Gill’s collection, Strange Fruit: Uncelebrated Narrative from Black History, provides us with another opportunity to raise questions about the figurative modes of expression that today’s comics creators use to represent race and racism. Readers of the short stories in Strange Fruit quickly learn to appreciate the playful succinctness of Gill’s iconographic language. He knows when to use humor and sight gags to advance the story. (On the experience of enslavement, Henry “Box” Brown remarks: “This stinks.”) But Gill knows when more serious cultural cues are needed too, as in the two-page spread where Brown’s body, shown curled inside a wooden box, silently tumbles from slavery to freedom.
Strange Fruit goes a step further in completely depersonalizing white supremacist ideology by representing angry white people literally as (jim) crows. In stories like “The Noyes Academy” about the destruction of the nation’s first integrated school or “The Black Cyclone” about one of the fastest black cyclists in the world, outraged whites are transformed into belligerent red-eyed birds that chase and poke their wings into black faces. They speak only in blank word balloons, pictograms, and the occasional “caw!”

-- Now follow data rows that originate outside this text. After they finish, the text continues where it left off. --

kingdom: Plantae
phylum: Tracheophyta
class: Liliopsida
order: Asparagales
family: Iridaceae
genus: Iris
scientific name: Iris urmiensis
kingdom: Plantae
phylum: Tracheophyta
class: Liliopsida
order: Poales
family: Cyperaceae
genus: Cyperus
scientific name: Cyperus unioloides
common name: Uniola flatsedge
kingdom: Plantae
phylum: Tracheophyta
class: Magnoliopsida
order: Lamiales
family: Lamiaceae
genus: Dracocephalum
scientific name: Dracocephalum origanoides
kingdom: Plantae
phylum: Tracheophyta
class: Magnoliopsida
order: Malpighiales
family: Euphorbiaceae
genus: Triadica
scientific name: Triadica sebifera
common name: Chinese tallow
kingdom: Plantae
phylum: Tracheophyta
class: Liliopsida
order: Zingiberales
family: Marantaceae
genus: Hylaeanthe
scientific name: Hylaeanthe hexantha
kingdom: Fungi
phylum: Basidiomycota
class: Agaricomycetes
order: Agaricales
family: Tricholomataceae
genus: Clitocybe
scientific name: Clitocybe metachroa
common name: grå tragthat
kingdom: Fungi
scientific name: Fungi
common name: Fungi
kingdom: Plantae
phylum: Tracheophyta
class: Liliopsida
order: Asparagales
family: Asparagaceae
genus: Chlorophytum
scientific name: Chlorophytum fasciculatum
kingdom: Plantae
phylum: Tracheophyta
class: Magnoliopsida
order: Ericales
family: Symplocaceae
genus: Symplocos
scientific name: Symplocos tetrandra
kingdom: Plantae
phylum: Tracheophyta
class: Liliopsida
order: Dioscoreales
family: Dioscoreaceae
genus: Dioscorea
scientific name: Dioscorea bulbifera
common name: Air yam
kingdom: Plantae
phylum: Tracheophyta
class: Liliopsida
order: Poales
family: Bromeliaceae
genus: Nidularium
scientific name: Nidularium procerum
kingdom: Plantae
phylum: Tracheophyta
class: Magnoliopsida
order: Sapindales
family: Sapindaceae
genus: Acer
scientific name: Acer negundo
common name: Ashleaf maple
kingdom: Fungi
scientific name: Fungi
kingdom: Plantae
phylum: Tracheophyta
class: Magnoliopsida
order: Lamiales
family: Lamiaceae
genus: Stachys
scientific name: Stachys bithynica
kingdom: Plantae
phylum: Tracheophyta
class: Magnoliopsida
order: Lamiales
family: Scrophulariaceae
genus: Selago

Last month, World War Z writer Max Brooks and artist Caanan White published, The Harlem Hellfighters, a graphic novel about an all-black infantry unit during World War I. It shares with Strange Fruit an interest in recovering details about African American life and culture that have been overlooked (and both are helpfully endorsed by Henry Louis Gates, Jr.). But in contrast to the more conventional heroic narrative and mimetic style of The Harlem Hellfighters, I think that Gill’s experimental choices result in stories that are not just aesthetically richer, but that also illustrate a wider range of interpretive possibilities for remembering the past.
The way in which Gill represents racist speech in Strange Fruit is just one example of these artistic choices. What do you think about his strategy? I’d be interested to hear if you’ve seen similar approaches in other comics too.